1. A stacked chip package structure, comprising:

a carrier, having an upper surface and a corresponding lower surface;

a first chip, disposed on the upper surface of the carrier, and electrically connected to the carrier;

a second chip, disposed over the first chip, and electrically connected to the carrier;

a barrier layer, made of an electrically conductive material, and disposed between the first chip and the second chip; and

a metal piece, connected to a border of the barrier layer, and electrically connected to a ground, so that the barrier layer is grounded via the metal piece.

2. The stacked chip package structure as claimed in claim 1, wherein the substrate comprises a plurality of solder balls disposed on the lower surface.

3. The stacked chip package structure as claimed in claim 1, wherein the first chip comprises a digital integrated circuit, a digital data processor, or a baseband chip.

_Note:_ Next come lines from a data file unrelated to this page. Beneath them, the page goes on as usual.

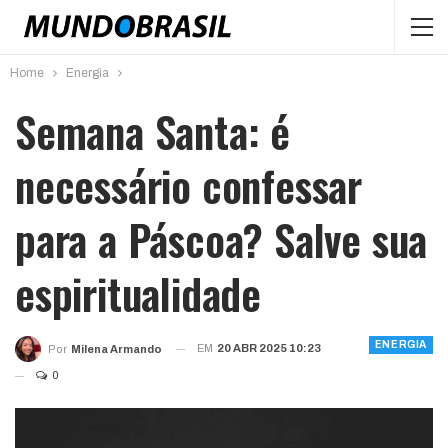
Home
Energia
Semana Santa: é
necessário confessar
para a Páscoa? Salve sua
espiritualidade
ENERGIA
EM
20 ABR 2025 10:23
Por
Milena Armando
0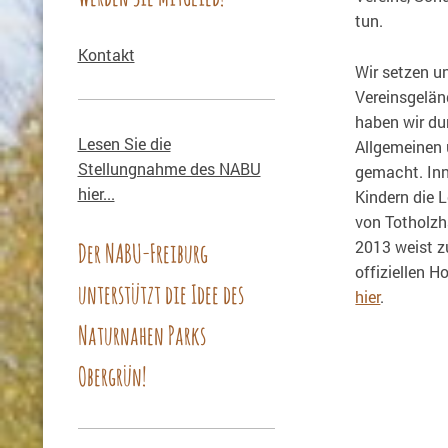
tun.
Kontakt
Wir setzen un
Vereinsgelä
haben wir du
Lesen Sie die
Allgemeinen 
Stellungnahme des NABU
gemacht. Inn
hier...
Kindern die 
von Totholzh
Der NABU-Freiburg
2013 weist zu
offiziellen 
unterstützt die Idee des
hier
.
Naturnahen Parks
Obergrün!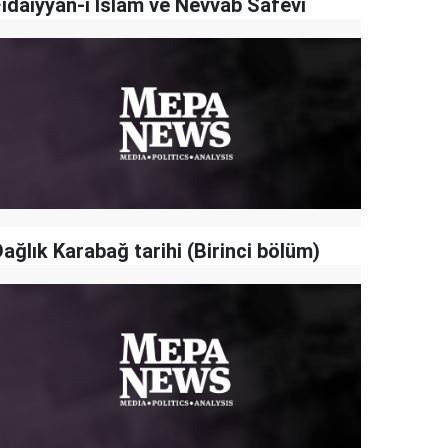
Fidaiyyan-ı İslam ve Nevvab Safevi
ağlık Karabağ tarihi (Birinci bölüm)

4. The stacked chip package structure as claimed in claim 1, wherein the first chip is electrically connected to the carrier by means of flip chip bonding or wire bonding.

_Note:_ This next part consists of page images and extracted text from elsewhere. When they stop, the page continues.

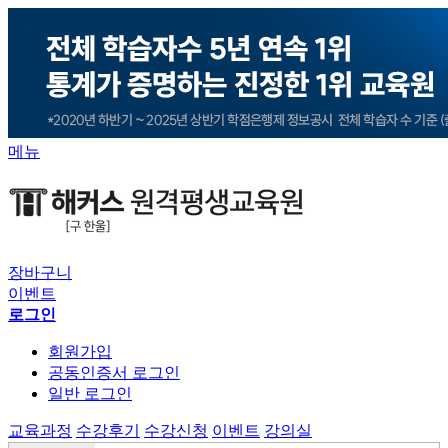
메뉴
장바구니
이벤트
로그인
회원가입
공동인증서 로그인
일반 로그인
교육과정
수강후기
수강신청
이벤트
강의실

5. The stacked chip package structure as claimed in claim 1, wherein the second chip comprises an RF chip.

6. The stacked chip package structure as claimed in claim 1, wherein the second chip is electrically connected to the carrier by means of wire bonding.

7. The stacked chip package structure as claimed in claim 1, wherein the barrier layer is made of electrically conductive epoxy resin.

8. The stacked chip package structure as claimed in claim 1, wherein the ground is located on the carrier.

9. The stacked chip package structure as claimed in claim 8, wherein the metal piece is electrically connected to the ground via a bonding wire.

10. The stacked chip package structure as claimed in claim 1, further comprising a molding compound disposed on the carrier and covering the first chip, the second chip, the barrier layer, and the metal piece.